Instruction: In the copy, include every entry exactly but none of the pictures.

Information:
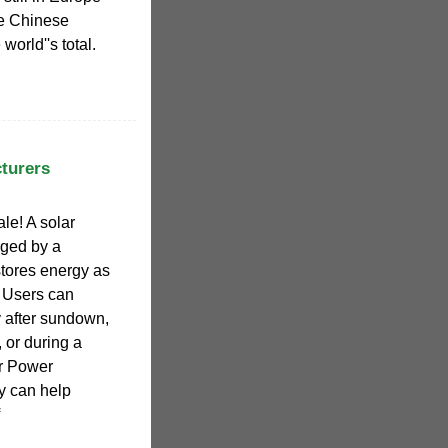
he Chinese
world''s total.
turers
le! A solar
arged by a
tores energy as
. Users can
y after sundown,
or during a
r Power
y can help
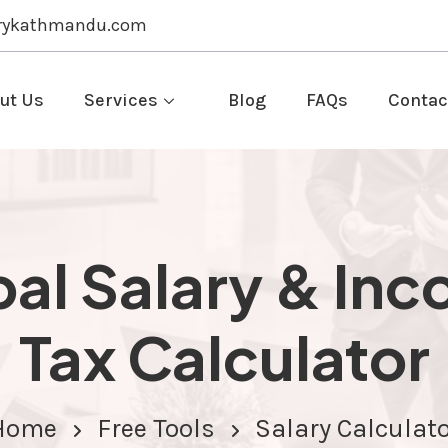
rykathmandu.com
ut Us
Services
Blog
FAQs
Contac
al Salary & In
Tax Calculator
Home
Free Tools
Salary Calculat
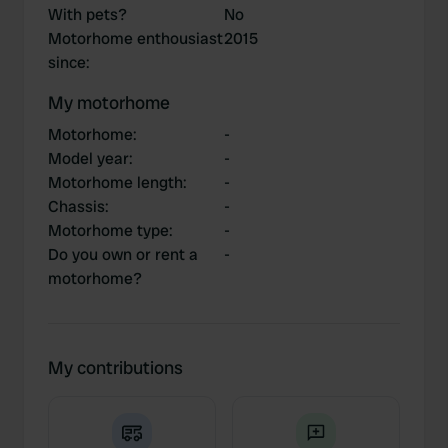
With pets?
No
Motorhome enthousiast
2015
since
:
My motorhome
Motorhome
:
-
Model year
:
-
Motorhome length
:
-
Chassis
:
-
Motorhome type
:
-
Do you own or rent a
-
motorhome?
My contributions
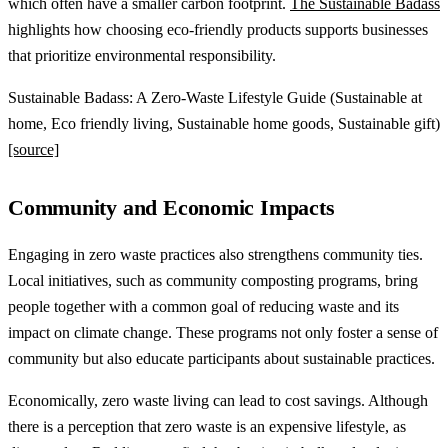
which often have a smaller carbon footprint.
The Sustainable Badass
highlights how choosing eco-friendly products supports businesses
that prioritize environmental responsibility.
Sustainable Badass: A Zero-Waste Lifestyle Guide (Sustainable at
home, Eco friendly living, Sustainable home goods, Sustainable gift)
[source]
Community and Economic Impacts
Engaging in zero waste practices also strengthens community ties.
Local initiatives, such as community composting programs, bring
people together with a common goal of reducing waste and its
impact on climate change. These programs not only foster a sense of
community but also educate participants about sustainable practices.
Economically, zero waste living can lead to cost savings. Although
there is a perception that zero waste is an expensive lifestyle, as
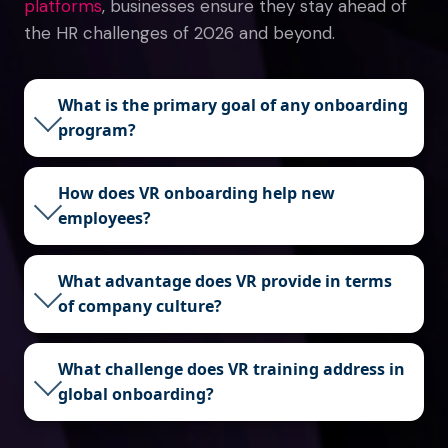
platforms
, businesses ensure they stay ahead of
the HR challenges of 2026 and beyond.
What is the primary goal of any onboarding
program?
How does VR onboarding help new
employees?
What advantage does VR provide in terms
of company culture?
What challenge does VR training address in
global onboarding?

Result of this task:
he Chinese
world''s total.
turers
le! A solar
arged by a
tores energy as
. Users can
y after sundown,
or during a
r Power
y can help
rykathmandu.com
ut Us
Services
Blog
FAQs
Contac
al Salary & In
Tax Calculator
Home
Free Tools
Salary Calculat
With pets?
No
Motorhome enthousiast
2015
since
:
My motorhome
Motorhome
:
-
Model year
:
-
Motorhome length
:
-
Chassis
:
-
Motorhome type
:
-
Do you own or rent a
-
motorhome?
My contributions
which often have a smaller carbon footprint.
The Sustainable Badass
highlights how choosing eco-friendly products supports businesses
that prioritize environmental responsibility.
Sustainable Badass: A Zero-Waste Lifestyle Guide (Sustainable at
home, Eco friendly living, Sustainable home goods, Sustainable gift)
[source]
Community and Economic Impacts
Engaging in zero waste practices also strengthens community ties.
Local initiatives, such as community composting programs, bring
people together with a common goal of reducing waste and its
impact on climate change. These programs not only foster a sense of
community but also educate participants about sustainable practices.
Economically, zero waste living can lead to cost savings. Although
there is a perception that zero waste is an expensive lifestyle, as
platforms
, businesses ensure they stay ahead of
the HR challenges of 2026 and beyond.
What is the primary goal of any onboarding
program?
How does VR onboarding help new
employees?
What advantage does VR provide in terms
of company culture?
What challenge does VR training address in
global onboarding?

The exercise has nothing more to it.